Rhum Express : critique

Simon Riaux | 27 novembre 2011 - MAJ : 01/03/2019 23:36
Simon Riaux | 27 novembre 2011 - MAJ : 01/03/2019 23:36

On était sans nouvelles de Bruce Robinson depuis près de vingt ans, voilà qui explique peut-être pourquoi le réalisateur a choisi d'adapter un des premiers romans de Hunter S. Thompson, journaliste déjanté dont l'œuvre forme le miroir inversé d'une beat generation idéaliste. En effet, Rhum Express est l'un de ses écrits les plus sages, à la prose encore relativement classique, même si l'attirance de l'auteur pour la marginalité et tout ce qui s'approche d'une conduite à risque s'y fait clairement sentir. Accompagné de Johnny Depp, ambassadeur de l'écrivain et rompu à la représentation du gonzo journalism (Las Vegas Parano), le metteur en scène avait entre les mains un matériau de premier choix, et l'occasion d'effectuer un retour dans des conditions optimales.

 

 

Mais il n'en sera rien, tant il apparaît clair, dès l'ouverture du film, qu'aucun de ses participants ne s'est véritablement immergé dans le projet. À commencer par Robinson, dont la mise en scène est tristement paresseuse, alternant plans statiques et gestion convenue de l'espace. Jamais sa caméra ne vient traduire la fièvre, ni la tentation décadente, et encore moins la fascination du pire qui firent les meilleures pages de Thomson. Johnny Depp a beau avoir laissé sa panoplie de pirate à la maison, il a bien du mal à se départir des mimiques du rôle, et traverse le film mollement, sans jamais transcender la moite indolence de Porto Rico. Une partition en pilotage automatique qui déçoit grandement, tant le comédien avait su par son seul jeu donner vie à l'écriture et au style résolument subversifs de l'artiste sous la direction de Terry Gilliam.

 

 

 

Des défauts d'autant plus regrettables que sont présent à l'écran nombres d'éléments réjouissants, à commencer par un Aaron Eckhart qui ferait passer le héros de Thank you for smoking pour un enfant de chœur. Quant à Amber Heard, malgré un rôle que même Freida Pinto trouverait inconsistant, elle parvient à accrocher notre regard à la moindre de ses apparitions, et dégage un magnétisme tantôt animal tantôt délicieusement sophistiqué, qui fait mouche une fois de plus. Ajoutez à cela des décors de rêve, une direction artistique solide, des litres de rhum comme s'il en pleuvait, et il devient évident que tout les ingrédients étaient rassemblés pour que Robinson et Depp nous livrent une recette des plus épicées.

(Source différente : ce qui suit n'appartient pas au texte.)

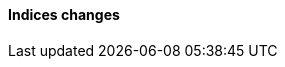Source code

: [discrete]
[[breaking_80_indices_changes]]
==== Indices changes

//NOTE: The notable-breaking-changes tagged regions are re-used in the
//Installation and Upgrade Guide
//tag::notable-breaking-changes[]
//end::notable-breaking-changes[]
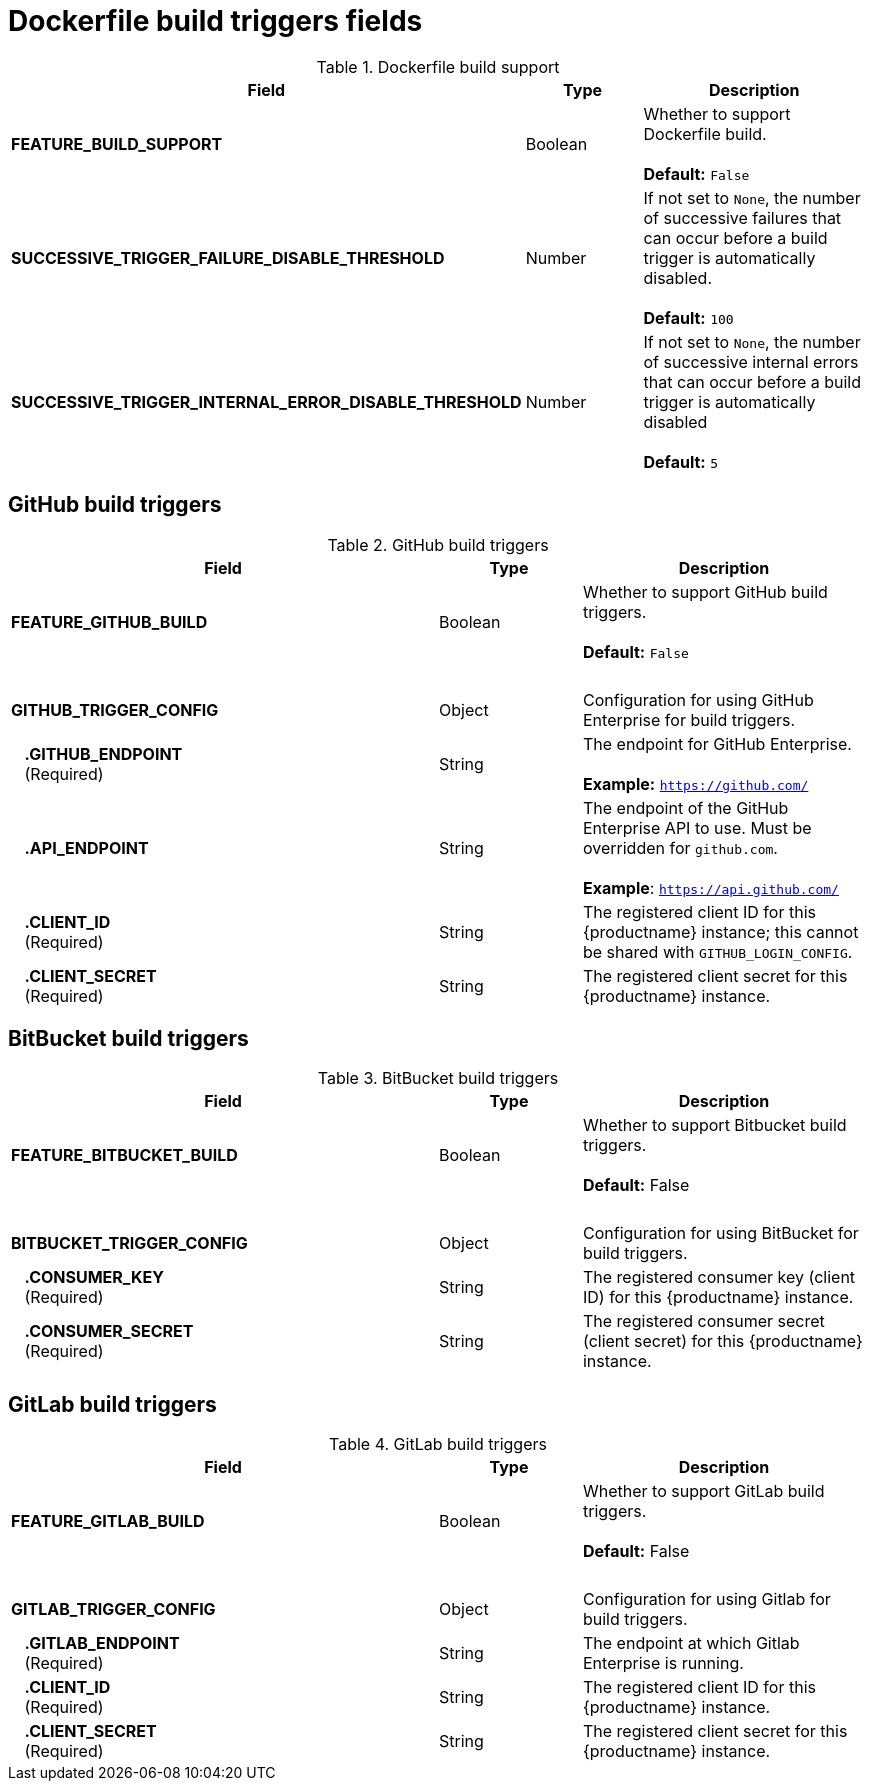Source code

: [id="config-fields-dockerfile-build"]
= Dockerfile build triggers fields

.Dockerfile build support
[cols="3a,1a,2a",options="header"]
|===
| Field | Type | Description
| 
**FEATURE_BUILD_SUPPORT** | Boolean | Whether to support Dockerfile build.  + 
 + 
**Default:** `False`
| **SUCCESSIVE_TRIGGER_FAILURE_DISABLE_THRESHOLD** | Number | If not set to `None`, the number of successive failures that can occur before a build trigger is automatically disabled. + 
 + 
**Default:**  `100`
| **SUCCESSIVE_TRIGGER_INTERNAL_ERROR_DISABLE_THRESHOLD**  | Number |  If not set to `None`, the number of successive internal errors that can occur before a build trigger is automatically disabled + 
 + 
**Default:**  `5`
|===

== GitHub build triggers

.GitHub build triggers
[cols="3a,1a,2a",options="header"]
|===
| Field | Type | Description
| **FEATURE_GITHUB_BUILD** | Boolean | Whether to support GitHub build triggers. + 
 + 
**Default:** `False`
| {nbsp} | {nbsp} | {nbsp}
| **GITHUB_TRIGGER_CONFIG** | Object | Configuration for using GitHub Enterprise for build triggers.
| {nbsp}{nbsp}{nbsp}**.GITHUB_ENDPOINT** + 
{nbsp}{nbsp}{nbsp}(Required) | String | The endpoint for GitHub Enterprise. + 
 + 
**Example:** `https://github.com/`
| {nbsp}{nbsp}{nbsp}**.API_ENDPOINT** | String | The endpoint of the GitHub Enterprise API to use. Must be overridden for `github.com`. + 
 + 
**Example**: `https://api.github.com/`
| {nbsp}{nbsp}{nbsp}**.CLIENT_ID**  + 
{nbsp}{nbsp}{nbsp}(Required) | String | The registered client ID for this {productname} instance; this cannot be shared with `GITHUB_LOGIN_CONFIG`.
| {nbsp}{nbsp}{nbsp}**.CLIENT_SECRET** + 
{nbsp}{nbsp}{nbsp}(Required) | String | The registered client secret for this {productname} instance.
|===

== BitBucket build triggers

.BitBucket build triggers
[cols="3a,1a,2a",options="header"]
|===
| Field | Type | Description
| **FEATURE_BITBUCKET_BUILD** | Boolean | Whether to support Bitbucket build triggers. + 
 + 
**Default:** False
| {nbsp} | {nbsp} | {nbsp}
| **BITBUCKET_TRIGGER_CONFIG** | Object | Configuration for using BitBucket for build triggers.
| {nbsp}{nbsp}{nbsp}**.CONSUMER_KEY** + 
{nbsp}{nbsp}{nbsp}(Required) | String | The registered consumer key (client ID) for this {productname} instance.
| {nbsp}{nbsp}{nbsp}**.CONSUMER_SECRET** + 
{nbsp}{nbsp}{nbsp}(Required) | String | The registered consumer secret (client secret) for this  {productname} instance.
|===

== GitLab build triggers

.GitLab build triggers
[cols="3a,1a,2a",options="header"]
|===
| Field | Type | Description
| **FEATURE_GITLAB_BUILD** | Boolean | Whether to support GitLab build triggers. + 
 + 
**Default:** False
| {nbsp} | {nbsp} | {nbsp}
| **GITLAB_TRIGGER_CONFIG** | Object | Configuration for using Gitlab for build triggers.
| {nbsp}{nbsp}{nbsp}**.GITLAB_ENDPOINT** + 
{nbsp}{nbsp}{nbsp}(Required) | String | The endpoint at which Gitlab Enterprise is running.
| {nbsp}{nbsp}{nbsp}**.CLIENT_ID** + 
{nbsp}{nbsp}{nbsp}(Required) | String | The registered client ID for this {productname} instance.
| {nbsp}{nbsp}{nbsp}**.CLIENT_SECRET** + 
{nbsp}{nbsp}{nbsp}(Required) | String | The registered client secret for this {productname} instance.
|===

En l'état, Rhum express n'est donc qu'un divertissement mineur, jamais inspiré quoique toujours tenu. Plus que la relative déception de voir un si brillant auteur transformé en sympathique et inoffensif alcoolo, on ne peut s'empêcher de tiquer devant l'orientation prise par Johnny Depp ces dernières années, qui d'abordages humides en pitreries numérisées se caricature, jusqu'à devenir un gadget désincarné, à des lieux des performances qui firent sa renommée.